Hi ,
I have been using ray.util.sgd.data.Dataset with pytorch . The sole purpose of this API is to ingest huge data into ray and train it.
In my case when trying to train the data .It displays
{‘num_samples’: 351, ‘epoch’: 1.0, ‘batch_count’: 1.0, ‘train_loss’: 1.201025366783142, ‘last_train_loss’: 1.201025366783142}
{‘num_samples’: 0, ‘epoch’: 2.0, ‘batch_count’: 0.0}
{‘num_samples’: 0, ‘epoch’: 3.0, ‘batch_count’: 0.0}
All the samples are loaded into the first epoch always.
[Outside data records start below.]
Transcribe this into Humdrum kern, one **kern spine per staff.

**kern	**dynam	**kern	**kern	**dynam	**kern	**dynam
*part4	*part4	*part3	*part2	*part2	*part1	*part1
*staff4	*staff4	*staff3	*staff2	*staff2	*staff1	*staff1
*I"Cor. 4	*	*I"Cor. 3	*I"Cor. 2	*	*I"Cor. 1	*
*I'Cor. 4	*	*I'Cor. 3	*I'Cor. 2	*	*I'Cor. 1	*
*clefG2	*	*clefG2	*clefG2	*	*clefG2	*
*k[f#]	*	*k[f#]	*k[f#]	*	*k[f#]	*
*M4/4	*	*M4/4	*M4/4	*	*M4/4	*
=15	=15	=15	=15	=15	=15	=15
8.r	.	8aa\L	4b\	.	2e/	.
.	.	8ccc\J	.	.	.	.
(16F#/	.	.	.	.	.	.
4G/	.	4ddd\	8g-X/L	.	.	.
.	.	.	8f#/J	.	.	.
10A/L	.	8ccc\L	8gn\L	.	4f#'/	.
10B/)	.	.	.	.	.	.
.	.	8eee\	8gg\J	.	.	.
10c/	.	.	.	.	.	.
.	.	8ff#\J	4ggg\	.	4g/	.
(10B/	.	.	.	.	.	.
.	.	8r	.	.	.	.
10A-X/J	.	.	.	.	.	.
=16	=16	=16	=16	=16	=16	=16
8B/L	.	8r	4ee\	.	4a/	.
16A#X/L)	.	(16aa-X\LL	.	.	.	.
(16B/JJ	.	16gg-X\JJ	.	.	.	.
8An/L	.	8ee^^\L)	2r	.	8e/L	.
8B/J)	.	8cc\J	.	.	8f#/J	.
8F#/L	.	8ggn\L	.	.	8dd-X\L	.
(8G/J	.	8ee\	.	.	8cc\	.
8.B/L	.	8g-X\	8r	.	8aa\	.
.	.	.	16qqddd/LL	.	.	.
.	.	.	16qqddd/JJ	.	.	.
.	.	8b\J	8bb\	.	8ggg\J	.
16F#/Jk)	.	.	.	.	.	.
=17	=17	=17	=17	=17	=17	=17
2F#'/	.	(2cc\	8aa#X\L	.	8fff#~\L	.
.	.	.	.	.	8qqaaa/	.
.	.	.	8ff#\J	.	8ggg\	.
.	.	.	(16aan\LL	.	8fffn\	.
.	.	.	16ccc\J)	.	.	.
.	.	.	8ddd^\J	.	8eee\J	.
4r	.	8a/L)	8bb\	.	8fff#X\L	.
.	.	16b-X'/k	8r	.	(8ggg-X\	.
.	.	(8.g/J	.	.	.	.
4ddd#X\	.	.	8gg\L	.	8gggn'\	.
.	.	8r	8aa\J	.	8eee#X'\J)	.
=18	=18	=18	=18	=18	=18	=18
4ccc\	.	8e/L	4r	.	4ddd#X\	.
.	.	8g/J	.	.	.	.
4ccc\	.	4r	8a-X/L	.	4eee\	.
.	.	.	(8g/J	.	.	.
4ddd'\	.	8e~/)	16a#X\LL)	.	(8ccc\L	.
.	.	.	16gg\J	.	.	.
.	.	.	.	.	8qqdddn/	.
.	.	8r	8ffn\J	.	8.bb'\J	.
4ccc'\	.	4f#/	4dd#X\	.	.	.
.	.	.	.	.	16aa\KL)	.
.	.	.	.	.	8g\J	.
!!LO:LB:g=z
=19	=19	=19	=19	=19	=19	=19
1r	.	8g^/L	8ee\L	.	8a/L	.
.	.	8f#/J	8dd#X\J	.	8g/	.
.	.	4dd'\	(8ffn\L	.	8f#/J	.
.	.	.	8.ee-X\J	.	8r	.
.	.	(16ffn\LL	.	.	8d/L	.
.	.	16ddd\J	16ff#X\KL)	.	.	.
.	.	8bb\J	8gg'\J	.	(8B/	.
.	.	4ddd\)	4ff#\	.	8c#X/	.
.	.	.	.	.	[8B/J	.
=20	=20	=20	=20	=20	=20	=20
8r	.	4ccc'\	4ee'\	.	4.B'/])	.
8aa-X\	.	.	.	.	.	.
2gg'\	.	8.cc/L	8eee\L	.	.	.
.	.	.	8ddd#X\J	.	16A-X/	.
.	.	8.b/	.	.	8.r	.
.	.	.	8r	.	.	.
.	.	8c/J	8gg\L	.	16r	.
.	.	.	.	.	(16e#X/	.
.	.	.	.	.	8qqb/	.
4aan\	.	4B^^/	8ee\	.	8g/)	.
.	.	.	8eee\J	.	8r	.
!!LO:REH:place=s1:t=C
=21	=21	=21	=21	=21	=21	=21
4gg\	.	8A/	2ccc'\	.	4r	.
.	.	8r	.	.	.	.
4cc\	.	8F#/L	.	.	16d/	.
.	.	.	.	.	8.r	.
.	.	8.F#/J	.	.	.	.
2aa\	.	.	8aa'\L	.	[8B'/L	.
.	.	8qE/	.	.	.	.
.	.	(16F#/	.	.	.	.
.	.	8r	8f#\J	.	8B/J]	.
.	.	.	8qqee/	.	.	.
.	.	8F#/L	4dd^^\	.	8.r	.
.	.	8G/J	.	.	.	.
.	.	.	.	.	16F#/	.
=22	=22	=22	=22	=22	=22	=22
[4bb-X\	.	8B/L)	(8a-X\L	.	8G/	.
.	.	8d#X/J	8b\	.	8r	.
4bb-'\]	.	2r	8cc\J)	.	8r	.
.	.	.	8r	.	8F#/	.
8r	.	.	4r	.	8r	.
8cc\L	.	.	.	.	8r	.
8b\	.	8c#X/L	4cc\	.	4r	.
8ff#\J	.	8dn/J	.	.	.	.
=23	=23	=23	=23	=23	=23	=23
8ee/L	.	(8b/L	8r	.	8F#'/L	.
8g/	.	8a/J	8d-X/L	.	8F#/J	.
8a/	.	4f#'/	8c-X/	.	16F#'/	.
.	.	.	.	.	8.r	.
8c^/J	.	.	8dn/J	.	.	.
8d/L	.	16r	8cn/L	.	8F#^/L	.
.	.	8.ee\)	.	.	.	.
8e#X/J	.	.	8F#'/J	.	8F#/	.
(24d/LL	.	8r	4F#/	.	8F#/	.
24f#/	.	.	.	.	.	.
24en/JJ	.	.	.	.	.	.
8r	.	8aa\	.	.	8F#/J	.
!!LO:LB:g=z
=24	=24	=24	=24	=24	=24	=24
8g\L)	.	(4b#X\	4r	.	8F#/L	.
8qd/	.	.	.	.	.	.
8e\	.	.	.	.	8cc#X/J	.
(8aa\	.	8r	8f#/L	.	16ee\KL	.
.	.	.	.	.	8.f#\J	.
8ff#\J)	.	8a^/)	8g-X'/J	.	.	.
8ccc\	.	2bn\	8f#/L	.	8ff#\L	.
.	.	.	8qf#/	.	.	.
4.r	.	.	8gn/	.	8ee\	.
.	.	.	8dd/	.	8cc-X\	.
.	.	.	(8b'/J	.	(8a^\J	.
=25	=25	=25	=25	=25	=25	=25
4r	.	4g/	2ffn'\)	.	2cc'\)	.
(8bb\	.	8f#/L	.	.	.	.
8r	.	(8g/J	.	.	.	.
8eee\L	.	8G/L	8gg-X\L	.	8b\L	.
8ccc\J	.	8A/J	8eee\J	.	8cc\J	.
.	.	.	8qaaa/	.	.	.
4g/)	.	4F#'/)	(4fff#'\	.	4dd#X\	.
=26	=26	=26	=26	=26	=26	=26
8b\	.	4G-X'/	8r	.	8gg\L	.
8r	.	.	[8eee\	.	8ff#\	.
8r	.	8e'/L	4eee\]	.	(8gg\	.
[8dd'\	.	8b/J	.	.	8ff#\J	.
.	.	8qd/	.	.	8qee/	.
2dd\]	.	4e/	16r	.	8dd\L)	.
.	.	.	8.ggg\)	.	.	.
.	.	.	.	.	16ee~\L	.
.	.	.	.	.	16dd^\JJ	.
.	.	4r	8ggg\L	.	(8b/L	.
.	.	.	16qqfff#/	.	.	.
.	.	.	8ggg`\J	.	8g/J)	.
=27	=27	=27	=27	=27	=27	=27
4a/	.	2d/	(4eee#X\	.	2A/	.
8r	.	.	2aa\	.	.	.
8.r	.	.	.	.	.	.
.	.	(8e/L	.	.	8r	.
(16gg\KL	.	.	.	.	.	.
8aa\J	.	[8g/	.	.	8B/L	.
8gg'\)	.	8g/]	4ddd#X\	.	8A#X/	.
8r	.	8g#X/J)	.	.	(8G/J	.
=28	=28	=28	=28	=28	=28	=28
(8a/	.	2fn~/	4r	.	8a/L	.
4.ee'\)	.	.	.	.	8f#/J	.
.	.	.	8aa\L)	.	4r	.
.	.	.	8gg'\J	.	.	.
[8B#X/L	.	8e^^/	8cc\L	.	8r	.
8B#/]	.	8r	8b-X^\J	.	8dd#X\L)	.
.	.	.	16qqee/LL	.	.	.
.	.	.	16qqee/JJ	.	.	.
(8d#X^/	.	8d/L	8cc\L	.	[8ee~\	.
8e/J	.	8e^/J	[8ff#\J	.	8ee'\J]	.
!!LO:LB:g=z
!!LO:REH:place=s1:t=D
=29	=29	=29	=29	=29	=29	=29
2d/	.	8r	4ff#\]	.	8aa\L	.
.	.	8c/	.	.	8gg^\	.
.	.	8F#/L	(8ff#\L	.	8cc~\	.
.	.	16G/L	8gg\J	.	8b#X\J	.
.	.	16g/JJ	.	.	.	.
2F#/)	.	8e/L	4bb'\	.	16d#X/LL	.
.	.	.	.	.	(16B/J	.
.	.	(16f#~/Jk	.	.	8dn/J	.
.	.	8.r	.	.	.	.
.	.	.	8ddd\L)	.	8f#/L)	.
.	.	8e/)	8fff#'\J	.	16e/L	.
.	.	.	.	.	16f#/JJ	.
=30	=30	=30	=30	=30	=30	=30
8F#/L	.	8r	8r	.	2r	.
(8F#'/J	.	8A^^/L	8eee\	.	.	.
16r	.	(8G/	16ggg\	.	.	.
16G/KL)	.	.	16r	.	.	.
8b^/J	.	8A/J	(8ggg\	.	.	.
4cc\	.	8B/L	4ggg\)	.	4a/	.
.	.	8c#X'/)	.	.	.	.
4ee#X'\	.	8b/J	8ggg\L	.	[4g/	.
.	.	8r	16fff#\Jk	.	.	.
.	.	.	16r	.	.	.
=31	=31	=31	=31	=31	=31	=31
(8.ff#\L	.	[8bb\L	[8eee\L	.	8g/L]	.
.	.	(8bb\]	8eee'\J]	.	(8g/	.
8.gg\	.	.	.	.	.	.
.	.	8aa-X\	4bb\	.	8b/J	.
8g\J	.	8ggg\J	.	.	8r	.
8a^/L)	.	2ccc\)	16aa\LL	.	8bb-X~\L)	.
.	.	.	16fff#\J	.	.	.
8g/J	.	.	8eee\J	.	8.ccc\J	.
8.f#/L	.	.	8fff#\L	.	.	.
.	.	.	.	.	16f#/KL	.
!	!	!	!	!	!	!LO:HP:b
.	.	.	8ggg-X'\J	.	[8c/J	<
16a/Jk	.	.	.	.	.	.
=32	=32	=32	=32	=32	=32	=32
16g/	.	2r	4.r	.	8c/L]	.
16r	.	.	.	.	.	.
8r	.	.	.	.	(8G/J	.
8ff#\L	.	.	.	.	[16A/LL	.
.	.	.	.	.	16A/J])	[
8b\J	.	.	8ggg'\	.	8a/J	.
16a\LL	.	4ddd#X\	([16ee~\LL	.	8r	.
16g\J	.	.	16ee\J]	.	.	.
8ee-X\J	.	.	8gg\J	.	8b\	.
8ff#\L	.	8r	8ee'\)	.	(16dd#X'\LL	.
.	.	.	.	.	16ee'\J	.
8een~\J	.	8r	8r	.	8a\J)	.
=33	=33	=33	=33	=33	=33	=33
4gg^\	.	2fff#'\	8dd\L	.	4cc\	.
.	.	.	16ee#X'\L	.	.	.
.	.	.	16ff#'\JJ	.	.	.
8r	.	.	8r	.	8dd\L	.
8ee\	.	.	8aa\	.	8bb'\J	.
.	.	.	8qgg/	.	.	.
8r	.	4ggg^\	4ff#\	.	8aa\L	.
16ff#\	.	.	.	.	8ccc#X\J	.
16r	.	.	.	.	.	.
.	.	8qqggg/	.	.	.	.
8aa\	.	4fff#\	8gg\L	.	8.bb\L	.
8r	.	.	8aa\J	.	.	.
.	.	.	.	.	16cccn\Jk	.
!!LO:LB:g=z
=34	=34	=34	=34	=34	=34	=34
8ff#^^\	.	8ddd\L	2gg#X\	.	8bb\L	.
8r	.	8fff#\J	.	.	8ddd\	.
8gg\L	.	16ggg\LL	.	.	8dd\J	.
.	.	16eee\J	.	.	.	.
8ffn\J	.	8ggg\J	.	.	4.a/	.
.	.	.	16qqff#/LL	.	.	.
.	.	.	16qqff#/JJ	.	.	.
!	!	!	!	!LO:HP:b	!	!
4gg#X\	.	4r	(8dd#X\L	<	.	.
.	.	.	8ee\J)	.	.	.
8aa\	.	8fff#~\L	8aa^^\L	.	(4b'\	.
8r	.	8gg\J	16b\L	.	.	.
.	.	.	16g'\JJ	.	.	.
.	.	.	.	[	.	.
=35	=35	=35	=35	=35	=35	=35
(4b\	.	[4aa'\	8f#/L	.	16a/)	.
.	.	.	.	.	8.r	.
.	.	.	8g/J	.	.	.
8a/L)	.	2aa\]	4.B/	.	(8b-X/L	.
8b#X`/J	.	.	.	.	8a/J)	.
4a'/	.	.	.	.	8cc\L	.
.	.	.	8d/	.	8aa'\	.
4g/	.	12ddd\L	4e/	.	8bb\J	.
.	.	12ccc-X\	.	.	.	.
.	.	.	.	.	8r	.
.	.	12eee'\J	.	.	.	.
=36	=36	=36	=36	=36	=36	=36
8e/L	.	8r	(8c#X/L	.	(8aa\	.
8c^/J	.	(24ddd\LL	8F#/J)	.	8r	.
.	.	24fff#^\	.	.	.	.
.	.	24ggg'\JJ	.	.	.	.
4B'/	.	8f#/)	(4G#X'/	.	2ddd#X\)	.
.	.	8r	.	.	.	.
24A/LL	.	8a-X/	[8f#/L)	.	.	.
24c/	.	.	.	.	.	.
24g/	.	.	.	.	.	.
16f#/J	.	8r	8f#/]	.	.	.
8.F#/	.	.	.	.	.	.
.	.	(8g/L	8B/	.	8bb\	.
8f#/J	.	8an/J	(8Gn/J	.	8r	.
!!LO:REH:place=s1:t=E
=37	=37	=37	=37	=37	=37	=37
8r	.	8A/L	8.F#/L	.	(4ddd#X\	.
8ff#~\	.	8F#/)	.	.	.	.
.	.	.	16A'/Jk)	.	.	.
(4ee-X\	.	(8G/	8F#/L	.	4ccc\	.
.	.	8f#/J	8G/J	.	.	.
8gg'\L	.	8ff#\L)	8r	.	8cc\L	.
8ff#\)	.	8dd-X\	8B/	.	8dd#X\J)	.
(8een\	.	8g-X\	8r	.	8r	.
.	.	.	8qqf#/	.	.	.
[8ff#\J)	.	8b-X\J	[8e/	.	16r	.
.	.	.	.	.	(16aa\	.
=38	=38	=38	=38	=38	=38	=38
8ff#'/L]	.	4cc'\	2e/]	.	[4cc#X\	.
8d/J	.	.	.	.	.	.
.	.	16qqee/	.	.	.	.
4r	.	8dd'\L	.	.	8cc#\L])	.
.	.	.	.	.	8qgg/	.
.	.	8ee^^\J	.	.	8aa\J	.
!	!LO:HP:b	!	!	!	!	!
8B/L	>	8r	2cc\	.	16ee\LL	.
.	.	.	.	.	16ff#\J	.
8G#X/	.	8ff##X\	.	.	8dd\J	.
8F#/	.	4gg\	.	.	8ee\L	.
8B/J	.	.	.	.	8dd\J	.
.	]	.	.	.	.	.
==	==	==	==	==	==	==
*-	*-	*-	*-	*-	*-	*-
The other epochs are all empty.
My code snippet
MyTrainingOperator = TrainingOperator.from_creators(
model_creator= model_creator, optimizer_creator=optimizer_creator,
loss_creator= torch.nn.CrossEntropyLoss, scheduler_creator=scheduler_creator,
data_creator=None)
trainer = TorchTrainer(
training_operator_cls=MyTrainingOperator,
scheduler_step_freq="epoch",
config={"batch_size": 64}
)
# fetching values from database using Dataset.
db_dataset = fetch_values_from_database()
for i in range(500):
# Train for another epoch using the dataset
stats = trainer.train(dataset=db_dataset , num_steps=200)
print(stats)
I can share more details on the dataset. Thanks in advance.